This gorgeous teardrop trailer was built by Dave Moult, who back in 2008 got the brilliant idea to take a trip around Scotland accompanied by a teardrop trailer. Since he did not own a teardrop, he built his own, and a new passion was born. He never got to go on the trip, well not yet anyway, but since then he has built six trailers, the latest in the steampunk style, a style that incorporates technology and aesthetic designs inspired by 19th-century industrial steam-powered machinery. It is often mixed with fantasy elements.
The six trailers he has built so far have different kinds of styles:
“Most of them are aluminum clad and not really steampunk, although the second one has a few little bits that might be considered steampunk.”
Dave Moult loves natural materials that seem to be ageless, such as the look of mixed metals and the use of leather and wood. Most of the parts for the teardrop trailer have been discarded by others, or found at car-boot sales. He has found many bits on eBay too. The trailers do not cost very much in materials, but the hours soon add up:
“Mambo, my fifth build, took 10 three-day weekends to get to a campable state and another couple of weekends to finish it. Our current build started in August last year and has had hundreds of hours put into it so far, and we still haven’t finished.”

§ GIVEN INSTRUCTION
Copy the teardrop trailer text above word for word, in full.

§ DATA
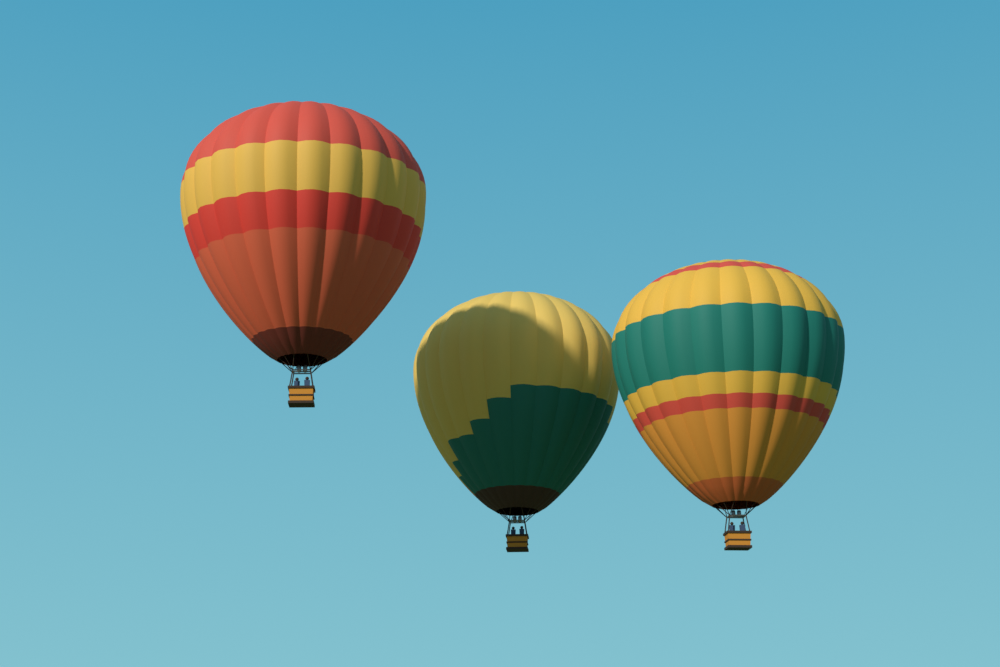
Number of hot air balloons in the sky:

§ FINAL RESULT
This gorgeous teardrop trailer was built by Dave Moult, who back in 2008 got the brilliant idea to take a trip around Scotland accompanied by a teardrop trailer. Since he did not own a teardrop, he built his own, and a new passion was born. He never got to go on the trip, well not yet anyway, but since then he has built six trailers, the latest in the steampunk style, a style that incorporates technology and aesthetic designs inspired by 19th-century industrial steam-powered machinery. It is often mixed with fantasy elements.
The six trailers he has built so far have different kinds of styles:
“Most of them are aluminum clad and not really steampunk, although the second one has a few little bits that might be considered steampunk.”
Dave Moult loves natural materials that seem to be ageless, such as the look of mixed metals and the use of leather and wood. Most of the parts for the teardrop trailer have been discarded by others, or found at car-boot sales. He has found many bits on eBay too. The trailers do not cost very much in materials, but the hours soon add up:
“Mambo, my fifth build, took 10 three-day weekends to get to a campable state and another couple of weekends to finish it. Our current build started in August last year and has had hundreds of hours put into it so far, and we still haven’t finished.”